I come from a middle-class family, in a middle-size city, in the middle of the country, (Des Moines, Iowa), and started my schooling in the middle of the last century. To those from similar circumstances who can remember that far back, no matter where they’re from, my experiences will not be unusual, but to younger generations, my account will seem as scenes from another planet.
I well remember kindergarten. World War II still had a couple of years to go, and my mother was doing her bit by working as an inspector at the Ordinance plant, which before the war had been engaged in making John Deere farm machinery and now produced cartridges. She’d chosen the graveyard shift so she could be home and rested when her children returned from school in the afternoon.
The problem came in the morning when my father left for the office and my brother and sister took off for high school. I would then trot over to the neighbors’ house where kindly Mrs. Grigsby would feed me breakfast until my mother arrived. Those breakfasts, almost all of them deliciously fried, were unlike any I’d ever gotten from my plain-cooking mother’s hand, which were invariably lumpy cream of wheat or the much hated oatmeal, a piece of toast, and sometimes a boiled egg. My favorite at Mrs. Grigsby’s was fried sliced mush with syrup. She also had a concoction she called "winchels" which others may know as “toad in a hole.” This featured an egg inserted in a slice of bread and the whole thing fried in butter. How horrified my mother would have been at all that grease!
The walk to school was about six blocks along U.S. 69, the main route between Kansas City and Minneapolis, and then a left turn to go another three blocks to the school. I would meet up with a friend around the corner from my house, who was at her grandmother’s in the morning since her mother, too, did war work. It didn’t seem to matter to anyone what the season was or what weather we had to trudge through, and in fact, I can’t remember us ever being driven to that school, not a unique situation then.
The first day of kindergarten, my mother took me into the classroom and then left. I was early. No teacher was in the room to greet us few children who had arrived, so I began to explore.
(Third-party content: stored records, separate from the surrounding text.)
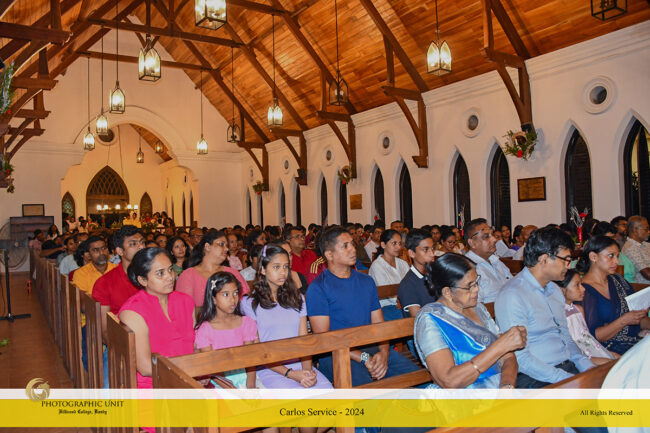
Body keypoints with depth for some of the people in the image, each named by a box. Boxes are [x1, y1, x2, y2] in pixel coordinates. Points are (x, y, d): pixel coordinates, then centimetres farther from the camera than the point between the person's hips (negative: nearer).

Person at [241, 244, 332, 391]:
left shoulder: (296, 298, 19)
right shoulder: (249, 303, 5)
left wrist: (307, 370, -8)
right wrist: (290, 373, -12)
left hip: (299, 364, 4)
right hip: (270, 369, -4)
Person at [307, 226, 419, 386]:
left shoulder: (366, 281, 18)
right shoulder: (318, 288, -2)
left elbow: (379, 324, 14)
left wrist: (384, 352, -8)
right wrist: (364, 358, -15)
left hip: (371, 348, 6)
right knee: (362, 382, -35)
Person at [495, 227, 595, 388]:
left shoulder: (555, 290, 17)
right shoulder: (512, 296, -16)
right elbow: (520, 358, -19)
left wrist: (588, 367, 4)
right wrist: (567, 379, -21)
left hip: (569, 368, 9)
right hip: (535, 378, -9)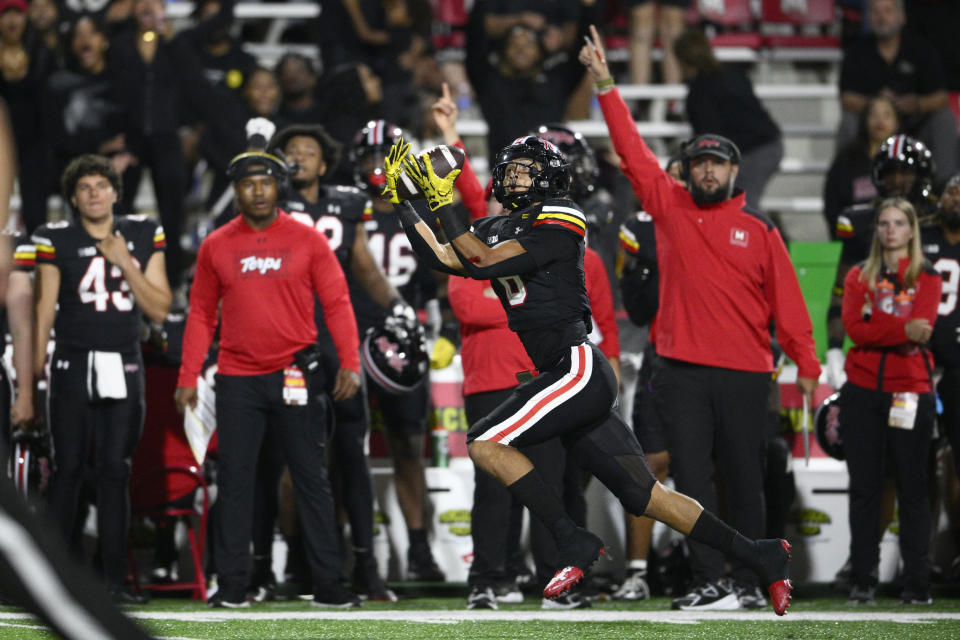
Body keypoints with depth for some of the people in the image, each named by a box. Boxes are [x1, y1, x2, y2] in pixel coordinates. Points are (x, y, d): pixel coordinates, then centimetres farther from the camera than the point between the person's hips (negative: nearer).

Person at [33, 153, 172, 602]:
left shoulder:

I noticed a very large blackboard at the front of the room, which seemed to call for something on its pristine surface. I took out a pencil from my pencil box and went to the board where I wrote in cursive, “Jeanne Ann.” I was proud of the fact I could write many words as well as my name in long hand, taught to me by my siblings.
The teacher’s reaction when she saw my handiwork was not one of equal delight. She found the culprit easily and spanked me soundly, telling me blackboards were for chalk, not pencils. I believe I may have scratched the board a little, for a faint outline of my name persisted throughout the following school year and might have been a permanent feature until the board was scrapped. Anyway, the spanking didn’t scar my little psyche or ruin my school days, for I always had success and good times until the day I graduated from high school.
|I'm on some steps at my uncle's farm, not my house.|
After Mother had checked me over, I was sent on my way to my old school, now more than a mile away with me walking that same busy highway. At one point, my girlfriend’s grandmother would be waiting for me and help me cross over, so I could walk with Linda to the intersection and then cross back under the supervision of a crossing guard. How many children today would be allowed such a walk? As I earlier said, this really was a different world, certainly safer, although indulging children, clearly, was not the order of the day. This attitude and ambiance would last for another fifteen or so years until illegal drugs and wanderers along the highways would be instrumental in changing our country’s mores and values, and psychologists would get into the business of raising children. Was it a better time? We'll have to judge that for ourselves from the evidence.